=== Records to process ===

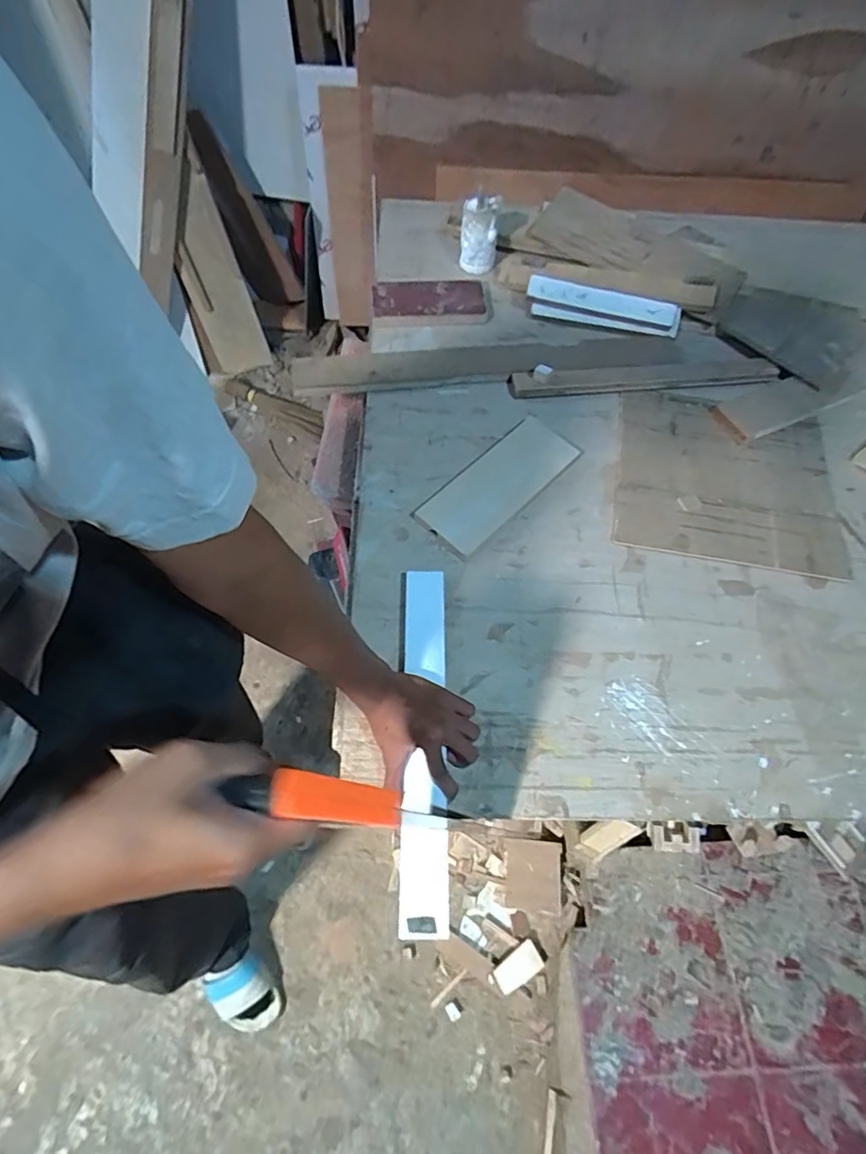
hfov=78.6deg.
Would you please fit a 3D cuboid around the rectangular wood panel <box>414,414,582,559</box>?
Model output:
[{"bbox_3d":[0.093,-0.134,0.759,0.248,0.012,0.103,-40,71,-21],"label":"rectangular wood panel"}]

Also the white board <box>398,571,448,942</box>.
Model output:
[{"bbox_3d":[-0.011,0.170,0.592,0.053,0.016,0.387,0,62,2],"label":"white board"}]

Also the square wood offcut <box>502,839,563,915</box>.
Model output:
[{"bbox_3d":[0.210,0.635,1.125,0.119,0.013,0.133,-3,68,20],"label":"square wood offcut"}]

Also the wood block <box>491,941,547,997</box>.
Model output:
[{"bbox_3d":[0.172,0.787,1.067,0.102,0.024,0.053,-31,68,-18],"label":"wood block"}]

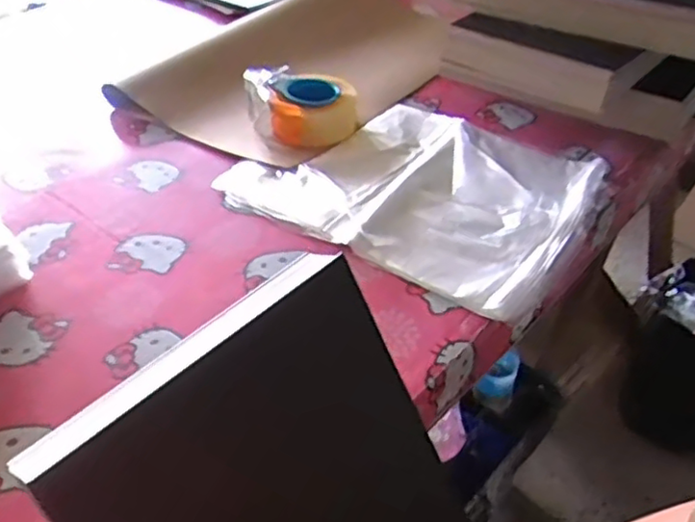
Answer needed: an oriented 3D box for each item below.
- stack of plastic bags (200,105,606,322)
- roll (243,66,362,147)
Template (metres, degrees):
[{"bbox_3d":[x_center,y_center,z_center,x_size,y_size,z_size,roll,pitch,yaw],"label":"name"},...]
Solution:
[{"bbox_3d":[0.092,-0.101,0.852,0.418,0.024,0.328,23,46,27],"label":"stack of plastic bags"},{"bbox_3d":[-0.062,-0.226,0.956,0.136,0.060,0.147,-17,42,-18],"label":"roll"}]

===
=== Records to process ===

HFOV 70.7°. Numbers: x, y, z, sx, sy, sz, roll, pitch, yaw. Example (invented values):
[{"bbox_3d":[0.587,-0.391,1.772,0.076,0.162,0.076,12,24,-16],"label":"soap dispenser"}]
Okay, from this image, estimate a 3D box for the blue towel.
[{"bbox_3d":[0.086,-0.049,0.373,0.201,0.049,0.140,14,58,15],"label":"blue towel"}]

===

Task brief: All lines of the listing that contain the word "pitch" should be copied out.

The completed task:
[{"bbox_3d":[x_center,y_center,z_center,x_size,y_size,z_size,roll,pitch,yaw],"label":"name"},...]
HFOV 70.7°. Numbers: x, y, z, sx, sy, sz, roll, pitch, yaw. Example (invented values):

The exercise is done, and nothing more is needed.